• **Given text**:
Purpose of the Study:

  • To investigate the impact of preterm birth on placental methylation potential.
  • To examine mRNA and protein levels of key enzymes (MAT2A, AHCY) in the S-adenosylmethionine pathway.
  • To assess S-adenosylmethionine (SAM), S-adenosylhomocysteine (SAH) levels, and global DNA methylation in preterm and term placentae.

Main Methods:

  • Real-time quantitative polymerase chain reaction (qPCR) for mRNA analysis.
  • Enzyme-linked immunosorbent assay (ELISA) for protein quantification.
  • High-performance liquid chromatography (HPLC) for SAM and SAH level determination.

Main Results:

  • Higher mRNA levels of MAT2A and AHCY were observed in preterm placentae.
  • The SAM:SAH ratio was lower in the preterm group.
  • Increased global DNA methylation was found in placentae of small for gestational age infants.

Conclusions:

  • Preterm placentae exhibit altered enzyme expression and a reduced methylation potential.
  • These epigenetic changes may contribute to the increased risk of noncommunicable diseases in individuals born preterm.
  • Findings highlight the role of placental epigenetics in fetal programming and long-term health outcomes.

• **Exercises to complete**:
1. According to the study summary, which technique determined SAM and SAH levels?
2. Quote the study summary from the words "Purpose of the" through the words "for protein quantification.".

• **Data extract**:

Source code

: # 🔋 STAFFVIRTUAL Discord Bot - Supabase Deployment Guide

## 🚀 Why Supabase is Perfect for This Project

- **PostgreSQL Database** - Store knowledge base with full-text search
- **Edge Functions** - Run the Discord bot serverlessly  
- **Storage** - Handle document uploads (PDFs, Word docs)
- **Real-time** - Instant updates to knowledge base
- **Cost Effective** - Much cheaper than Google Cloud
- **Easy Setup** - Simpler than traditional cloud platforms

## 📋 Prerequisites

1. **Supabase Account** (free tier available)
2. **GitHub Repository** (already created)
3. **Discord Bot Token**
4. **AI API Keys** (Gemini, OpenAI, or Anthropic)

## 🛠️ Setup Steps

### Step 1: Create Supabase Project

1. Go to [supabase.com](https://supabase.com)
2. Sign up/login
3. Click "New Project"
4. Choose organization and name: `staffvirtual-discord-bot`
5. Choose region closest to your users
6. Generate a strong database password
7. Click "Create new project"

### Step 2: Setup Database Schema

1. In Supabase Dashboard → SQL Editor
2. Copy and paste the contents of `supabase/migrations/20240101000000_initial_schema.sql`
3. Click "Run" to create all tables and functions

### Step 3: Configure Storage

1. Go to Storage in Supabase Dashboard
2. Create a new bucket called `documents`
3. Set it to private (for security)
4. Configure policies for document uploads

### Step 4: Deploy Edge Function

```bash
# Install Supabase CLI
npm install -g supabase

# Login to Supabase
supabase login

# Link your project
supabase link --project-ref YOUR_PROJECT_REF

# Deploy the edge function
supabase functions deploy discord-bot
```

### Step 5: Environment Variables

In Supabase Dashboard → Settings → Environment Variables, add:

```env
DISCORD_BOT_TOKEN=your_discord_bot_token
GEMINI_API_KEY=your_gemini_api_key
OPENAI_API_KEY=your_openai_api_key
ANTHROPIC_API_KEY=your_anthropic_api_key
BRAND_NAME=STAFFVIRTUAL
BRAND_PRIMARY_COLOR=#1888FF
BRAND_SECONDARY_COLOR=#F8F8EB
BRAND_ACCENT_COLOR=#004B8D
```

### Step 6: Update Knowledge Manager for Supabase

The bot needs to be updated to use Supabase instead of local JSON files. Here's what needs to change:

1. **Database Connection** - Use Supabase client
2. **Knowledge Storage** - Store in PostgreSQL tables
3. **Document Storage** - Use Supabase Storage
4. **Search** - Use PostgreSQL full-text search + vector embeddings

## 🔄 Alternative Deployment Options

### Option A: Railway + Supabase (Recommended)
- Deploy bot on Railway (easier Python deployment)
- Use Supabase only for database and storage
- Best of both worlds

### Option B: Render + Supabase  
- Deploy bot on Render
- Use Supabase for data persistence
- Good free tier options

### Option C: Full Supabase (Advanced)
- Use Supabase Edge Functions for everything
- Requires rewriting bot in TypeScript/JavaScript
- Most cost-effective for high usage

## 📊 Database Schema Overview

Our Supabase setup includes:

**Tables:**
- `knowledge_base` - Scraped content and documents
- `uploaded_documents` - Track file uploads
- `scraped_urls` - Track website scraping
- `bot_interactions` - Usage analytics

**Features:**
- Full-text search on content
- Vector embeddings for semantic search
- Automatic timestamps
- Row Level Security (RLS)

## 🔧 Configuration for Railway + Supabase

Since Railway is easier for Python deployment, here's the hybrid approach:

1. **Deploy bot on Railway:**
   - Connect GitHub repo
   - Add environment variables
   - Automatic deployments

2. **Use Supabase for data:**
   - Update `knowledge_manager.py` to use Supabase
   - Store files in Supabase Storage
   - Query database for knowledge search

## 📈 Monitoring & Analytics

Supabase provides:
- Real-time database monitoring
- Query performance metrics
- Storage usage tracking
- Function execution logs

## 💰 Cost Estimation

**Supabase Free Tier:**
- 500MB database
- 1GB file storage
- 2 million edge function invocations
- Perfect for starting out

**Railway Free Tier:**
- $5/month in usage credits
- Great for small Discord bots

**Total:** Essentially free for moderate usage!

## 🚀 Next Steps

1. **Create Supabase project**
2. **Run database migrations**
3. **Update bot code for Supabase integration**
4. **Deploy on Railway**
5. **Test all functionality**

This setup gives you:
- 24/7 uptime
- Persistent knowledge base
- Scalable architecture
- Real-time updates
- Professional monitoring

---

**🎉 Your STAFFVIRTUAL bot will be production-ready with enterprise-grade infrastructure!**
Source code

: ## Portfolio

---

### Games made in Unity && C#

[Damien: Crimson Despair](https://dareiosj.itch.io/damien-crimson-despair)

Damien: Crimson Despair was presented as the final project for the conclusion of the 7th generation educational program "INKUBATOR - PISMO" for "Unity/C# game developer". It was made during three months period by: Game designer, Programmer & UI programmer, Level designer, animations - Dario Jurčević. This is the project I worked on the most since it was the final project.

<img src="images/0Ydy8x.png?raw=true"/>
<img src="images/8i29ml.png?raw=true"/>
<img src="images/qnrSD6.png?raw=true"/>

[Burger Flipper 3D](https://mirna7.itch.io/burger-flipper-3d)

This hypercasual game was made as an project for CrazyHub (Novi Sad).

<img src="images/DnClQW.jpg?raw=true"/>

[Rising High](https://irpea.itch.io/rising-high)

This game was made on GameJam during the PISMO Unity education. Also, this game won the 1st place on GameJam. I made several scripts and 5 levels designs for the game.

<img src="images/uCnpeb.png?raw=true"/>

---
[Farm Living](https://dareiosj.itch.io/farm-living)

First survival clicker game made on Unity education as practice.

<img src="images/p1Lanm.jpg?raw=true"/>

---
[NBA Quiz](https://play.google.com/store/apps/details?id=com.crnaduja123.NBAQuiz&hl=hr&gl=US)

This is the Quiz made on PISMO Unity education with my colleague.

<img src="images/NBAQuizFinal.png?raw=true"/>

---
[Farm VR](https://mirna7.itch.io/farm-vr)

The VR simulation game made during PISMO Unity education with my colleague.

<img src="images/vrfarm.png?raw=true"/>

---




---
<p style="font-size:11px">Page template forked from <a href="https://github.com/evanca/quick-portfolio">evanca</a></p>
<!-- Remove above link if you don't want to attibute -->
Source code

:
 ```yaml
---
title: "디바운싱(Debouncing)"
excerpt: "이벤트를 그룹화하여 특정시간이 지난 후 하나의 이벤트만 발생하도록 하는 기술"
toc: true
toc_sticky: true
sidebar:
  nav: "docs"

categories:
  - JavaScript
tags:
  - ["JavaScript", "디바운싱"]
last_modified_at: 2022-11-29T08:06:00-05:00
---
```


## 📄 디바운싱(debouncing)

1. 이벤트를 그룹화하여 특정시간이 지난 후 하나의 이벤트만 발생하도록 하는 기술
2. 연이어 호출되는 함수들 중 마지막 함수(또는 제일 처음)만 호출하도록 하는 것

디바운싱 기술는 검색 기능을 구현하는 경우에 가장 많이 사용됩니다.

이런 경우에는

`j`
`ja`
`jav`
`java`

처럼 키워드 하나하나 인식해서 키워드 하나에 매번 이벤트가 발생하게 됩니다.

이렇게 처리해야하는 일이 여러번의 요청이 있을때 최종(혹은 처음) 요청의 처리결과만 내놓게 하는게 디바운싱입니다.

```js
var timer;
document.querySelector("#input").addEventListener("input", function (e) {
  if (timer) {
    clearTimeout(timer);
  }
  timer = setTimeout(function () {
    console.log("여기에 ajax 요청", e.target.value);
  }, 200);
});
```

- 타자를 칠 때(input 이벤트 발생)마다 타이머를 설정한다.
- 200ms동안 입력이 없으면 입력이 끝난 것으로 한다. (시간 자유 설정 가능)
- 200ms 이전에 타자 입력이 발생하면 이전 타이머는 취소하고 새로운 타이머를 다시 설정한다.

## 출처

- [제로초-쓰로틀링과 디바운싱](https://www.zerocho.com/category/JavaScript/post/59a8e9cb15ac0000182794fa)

• **Answers to the problems**:
1. High-performance liquid chromatography (HPLC).

2.
Purpose of the Study:

  • To investigate the impact of preterm birth on placental methylation potential.
  • To examine mRNA and protein levels of key enzymes (MAT2A, AHCY) in the S-adenosylmethionine pathway.
  • To assess S-adenosylmethionine (SAM), S-adenosylhomocysteine (SAH) levels, and global DNA methylation in preterm and term placentae.

Main Methods:

  • Real-time quantitative polymerase chain reaction (qPCR) for mRNA analysis.
  • Enzyme-linked immunosorbent assay (ELISA) for protein quantification.